Je pouvais à peine suivre un cours de mathématiques au lycée pendant 50 à 60 minutes ! L’idée d’être conscient pour l’éternité semble absolument épouvantable, comme une sorte d’enfer. Et si vous étiez conscient de la douleur ? Imaginez être conscient d'une douleur insupportable pour l'éternité. Est-ce que vous plaisantez? Donc, j'espère avoir raison, qu'il n'y a pas de conscience après la mort.

Ce qui m'est arrivé m'a fait réaliser que nous ne le savons tout simplement pas. J'ai une certaine humilité à l'égard de la compréhension scientifique et de la compréhension empirique. Tout ce que nous comprenons, et les moyens par lesquels nous comprenons, sur le mystère central de l'existence n'a pas été expliqué de manière adéquate. L'univers pourrait fonctionner à un niveau quantique si complexe qu'il dépasse notre compréhension. Et le « secret » de la mort est contenu dans ce domaine. Qui sait ce qui se passerait au niveau physique si l’esprit humain comprenait tout ce qu’il y a à comprendre sur le mystère de l’existence. Cela semble être une sorte de territoire dangereux pour interroger Dieu, métaphoriquement parlant. Et ce n’est peut-être pas la chose la plus intelligente à faire pour nous, petits humains chétifs.

Parlons de Dieu. Était-ce une expérience religieuse pour vous ?

J'ai été un athée absolu toute ma vie. Je suis toujours. Je ne crois pas en Dieu mais cela ne veut pas dire qu'il n'y en a pas. Je pense que les traditions religieuses reflètent peut-être quelque chose de réel à leur manière subjective. Il y a aussi une énorme quantité de beauté, de poésie et de langage intéressant dans les écritures religieuses. Alors, je suis content de piller ça aussi parce que je trouve ça beau et émouvant. Mais je ne crois toujours pas en Dieu.

Les deux premières années après avoir frôlé la mort ont été très difficiles. Votre livre décrit des moments de grande joie et de profonde peur et des moments où l’on se sent très présent. Comment te sens tu maintenant?

J'ai eu une réaction traumatique post-médicale classique. C'est très, très courant. J'avais une sorte d'anxiété insupportable. qu'à tout moment, un autre anévrisme dont je ne connaissais pas l'existence pourrait se rompre et que je mourrais sur le sol du salon. Mais maintenant, j'ai surmonté cette peur irrationnelle. Et je profite des moments plus intensément. Je suis un père plus âgé. J'ai 62 ans. Ma fille aînée a six ans et l'autre quatre. J’ai une conscience de la mortalité que beaucoup de jeunes parents n’ont peut-être pas. Dans les moments d'extrême frustration, il m'est beaucoup plus facile de dire : « Vous savez quoi ? Vous avez simplement de la chance d'être ici. Vous êtes pris dans les embouteillages sur l'autoroute Cross Bronx, pendant une vague de chaleur avec un climatiseur en panne et deux les enfants à l'arrière de la voiture. Ce n'est pas le meilleur moment mais vous êtes vivants ! Alors, grandissez !

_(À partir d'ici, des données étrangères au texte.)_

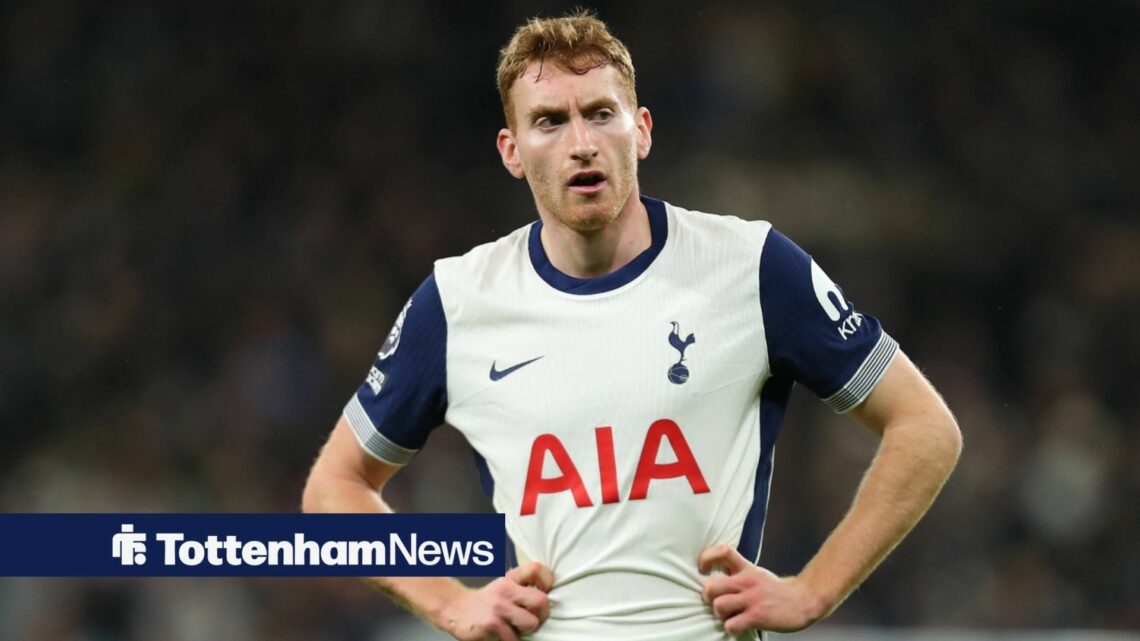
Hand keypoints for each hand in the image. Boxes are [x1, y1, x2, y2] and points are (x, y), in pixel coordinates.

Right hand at [440, 562, 553, 640]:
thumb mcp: (503, 587)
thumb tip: (548, 600)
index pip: (536, 569)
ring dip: (524, 632)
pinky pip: (513, 640)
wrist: (454, 609)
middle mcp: (506, 591)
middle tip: (532, 620)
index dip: (547, 581)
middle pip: (541, 601)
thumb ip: (523, 589)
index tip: (544, 592)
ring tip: (514, 630)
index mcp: (511, 580)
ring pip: (530, 625)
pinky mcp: (491, 627)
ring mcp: (498, 609)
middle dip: (541, 615)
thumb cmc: (485, 602)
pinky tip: (500, 636)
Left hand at [698, 545, 826, 634]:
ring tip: (729, 616)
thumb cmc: (776, 590)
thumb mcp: (756, 574)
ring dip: (720, 615)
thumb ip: (737, 573)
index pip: (723, 551)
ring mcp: (752, 599)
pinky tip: (739, 626)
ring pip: (718, 606)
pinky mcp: (757, 616)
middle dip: (708, 597)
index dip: (707, 558)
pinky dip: (731, 628)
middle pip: (711, 586)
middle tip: (716, 602)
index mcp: (746, 568)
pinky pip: (731, 625)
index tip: (703, 569)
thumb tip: (713, 579)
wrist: (804, 600)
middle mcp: (747, 581)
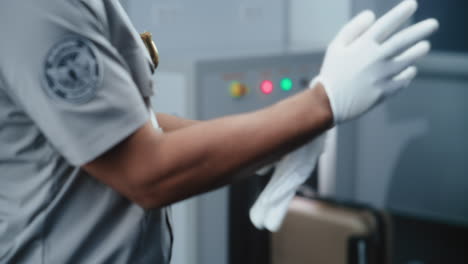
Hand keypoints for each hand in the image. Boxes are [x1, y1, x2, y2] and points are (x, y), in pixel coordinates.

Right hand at [313, 0, 438, 123]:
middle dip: (420, 30)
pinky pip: (402, 81)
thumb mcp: (336, 47)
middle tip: (434, 24)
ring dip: (418, 51)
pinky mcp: (384, 92)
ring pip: (407, 60)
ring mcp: (381, 76)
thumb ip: (353, 29)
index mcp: (362, 46)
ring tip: (425, 46)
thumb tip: (371, 15)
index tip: (412, 4)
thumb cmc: (332, 72)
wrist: (328, 103)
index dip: (400, 13)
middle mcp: (375, 59)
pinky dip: (408, 74)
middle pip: (403, 41)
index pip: (386, 25)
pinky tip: (410, 70)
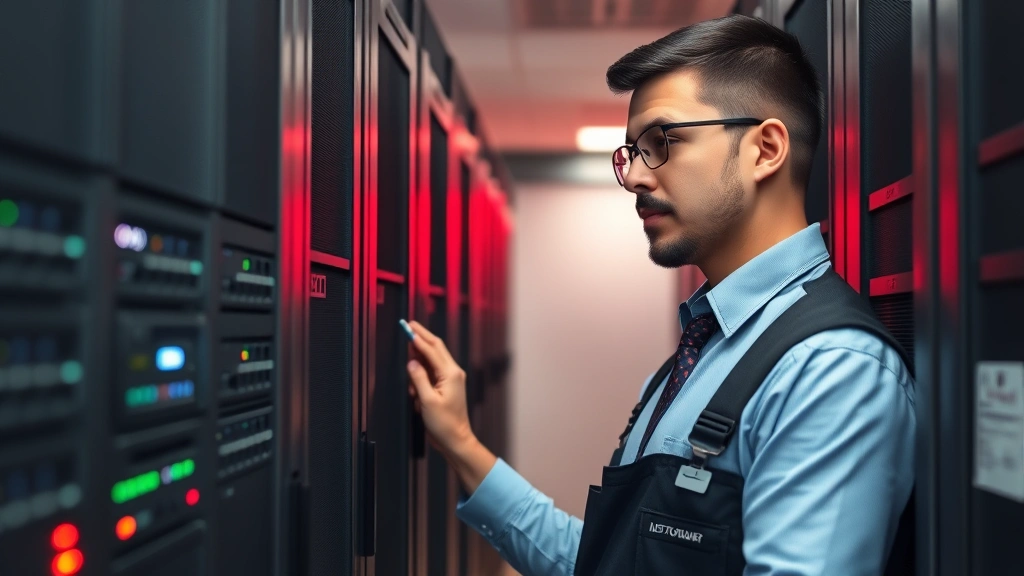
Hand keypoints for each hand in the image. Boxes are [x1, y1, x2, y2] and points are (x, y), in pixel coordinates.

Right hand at [405, 320, 474, 456]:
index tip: (407, 327)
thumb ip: (418, 379)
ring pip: (432, 360)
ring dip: (419, 358)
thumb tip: (412, 362)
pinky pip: (432, 373)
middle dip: (421, 337)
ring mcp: (451, 379)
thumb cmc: (444, 423)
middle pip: (435, 348)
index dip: (418, 338)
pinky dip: (421, 374)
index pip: (432, 349)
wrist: (456, 440)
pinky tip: (414, 384)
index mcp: (450, 374)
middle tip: (408, 325)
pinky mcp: (446, 386)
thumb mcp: (427, 401)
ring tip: (409, 360)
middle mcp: (452, 372)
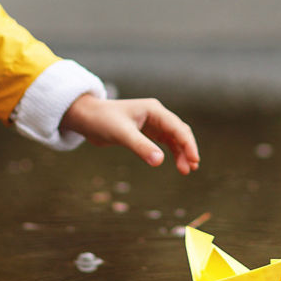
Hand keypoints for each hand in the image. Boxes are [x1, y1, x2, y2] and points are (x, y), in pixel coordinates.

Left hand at [60, 95, 199, 173]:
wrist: (86, 117)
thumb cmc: (102, 120)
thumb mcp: (121, 134)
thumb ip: (140, 146)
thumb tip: (160, 161)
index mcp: (153, 110)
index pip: (177, 127)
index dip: (188, 144)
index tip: (194, 160)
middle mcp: (155, 115)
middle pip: (179, 132)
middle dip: (187, 149)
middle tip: (191, 168)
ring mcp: (151, 123)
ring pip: (173, 138)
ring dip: (181, 153)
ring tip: (186, 170)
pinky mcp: (145, 132)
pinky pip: (164, 142)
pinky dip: (171, 152)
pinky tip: (175, 163)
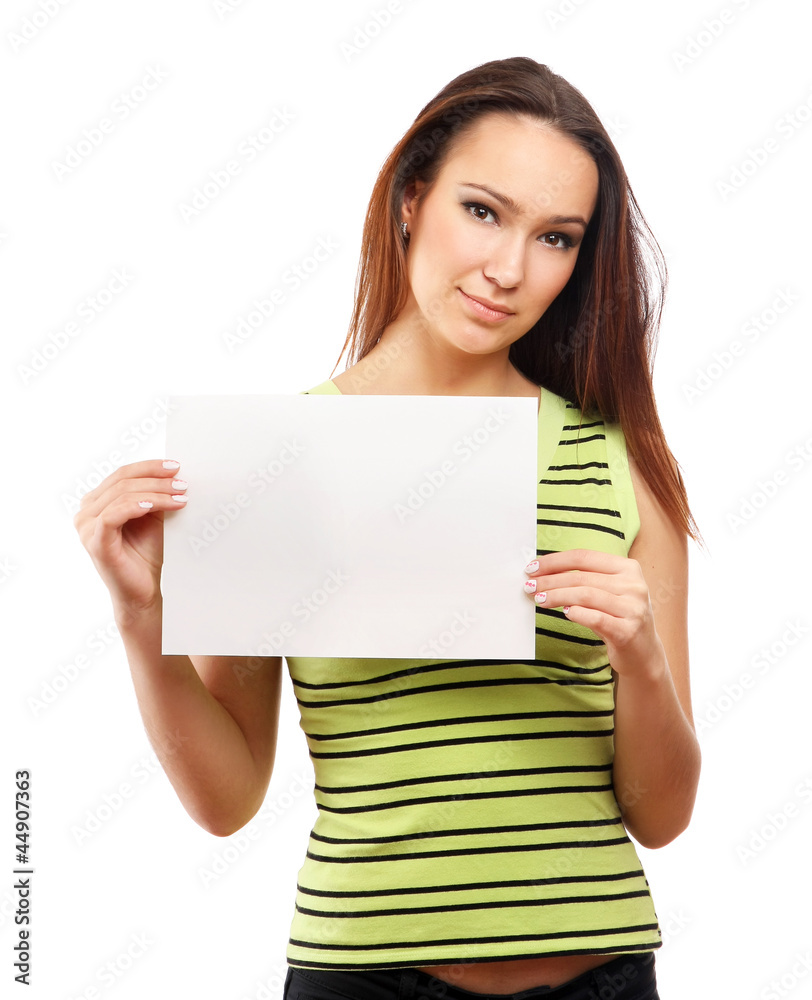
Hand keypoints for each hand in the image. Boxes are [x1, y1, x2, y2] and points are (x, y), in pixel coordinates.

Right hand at [73, 459, 188, 620]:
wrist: (143, 592)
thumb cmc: (145, 556)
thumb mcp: (150, 518)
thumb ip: (151, 495)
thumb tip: (170, 472)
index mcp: (96, 503)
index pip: (122, 474)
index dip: (149, 467)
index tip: (175, 466)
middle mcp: (86, 512)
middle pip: (122, 481)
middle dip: (156, 479)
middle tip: (182, 483)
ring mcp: (87, 527)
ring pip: (122, 494)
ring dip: (155, 492)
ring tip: (179, 496)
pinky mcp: (95, 540)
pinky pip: (115, 514)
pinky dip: (137, 505)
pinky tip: (154, 505)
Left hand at [523, 549, 666, 681]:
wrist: (643, 653)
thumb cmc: (617, 618)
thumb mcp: (606, 593)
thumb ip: (584, 580)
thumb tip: (543, 573)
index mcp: (628, 568)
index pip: (584, 557)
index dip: (555, 561)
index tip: (533, 568)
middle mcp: (634, 585)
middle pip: (581, 577)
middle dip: (550, 580)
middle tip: (529, 586)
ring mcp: (633, 608)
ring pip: (586, 595)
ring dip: (557, 596)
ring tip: (539, 599)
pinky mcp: (628, 631)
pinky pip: (595, 618)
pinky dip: (576, 613)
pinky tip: (564, 613)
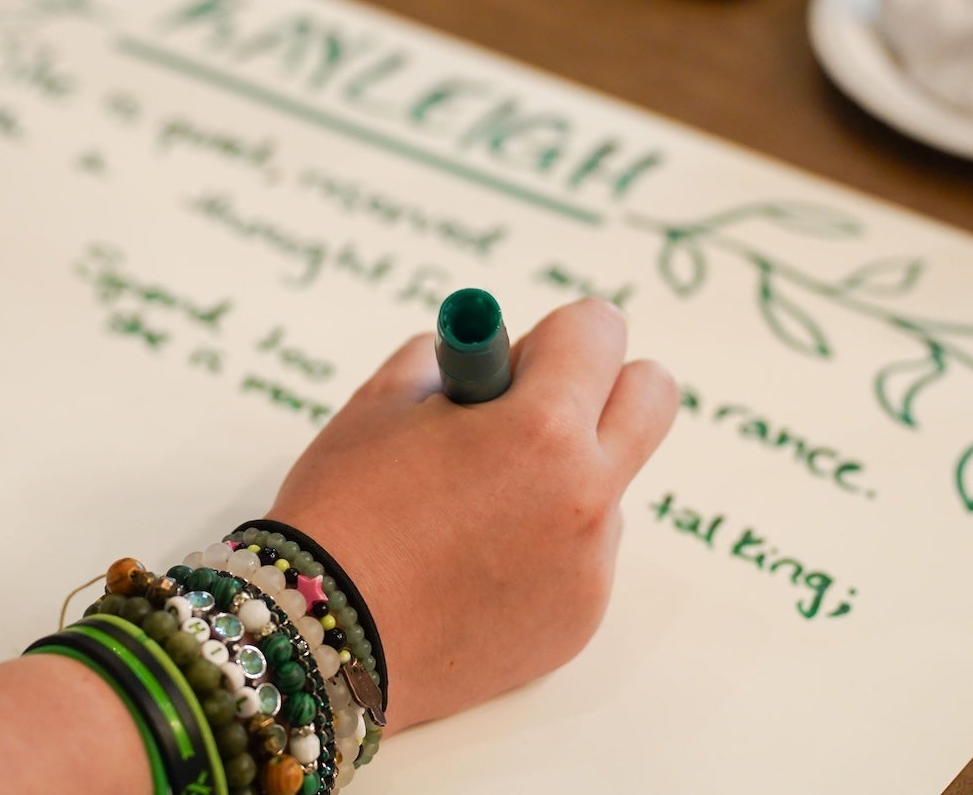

Vous dites que vous ne travaillez pas encore sur un nouveau livre, mais que vous préférez profiter de votre famille et des plaisirs de courir, de boxer et de jouer de la musique. À quoi joues-tu?

J'adore l'accordéon. C'est dans toutes les traditions musicales que j'adore et j'en suis toujours très ému. J'adore pratiquer et maîtriser la musique. Et parce que je n'ai pas commencé comme musicien. Je suis juste stupéfait chaque fois qu'une chanson livre ses secrets et me permet de la jouer. C'est comme, tu sais, la fille pour qui tu as le béguin te parle quand tu as 14 ans et ton; genre : « Vous plaisantez ? Tu parles à moi?!' C'est ce que ça me fait de pouvoir jouer un beau morceau de musique. J'apporte mon accordéon aux réunions, dîners et fêtes entre amis. J'habite près de Tompkins Square Park et je m'assois sur un banc de parc et je joue de la musique pour les gens et, vous savez, ils s'arrêtent et écoutent, ou ils ne le font pas. Peu importe. Je suis heureux.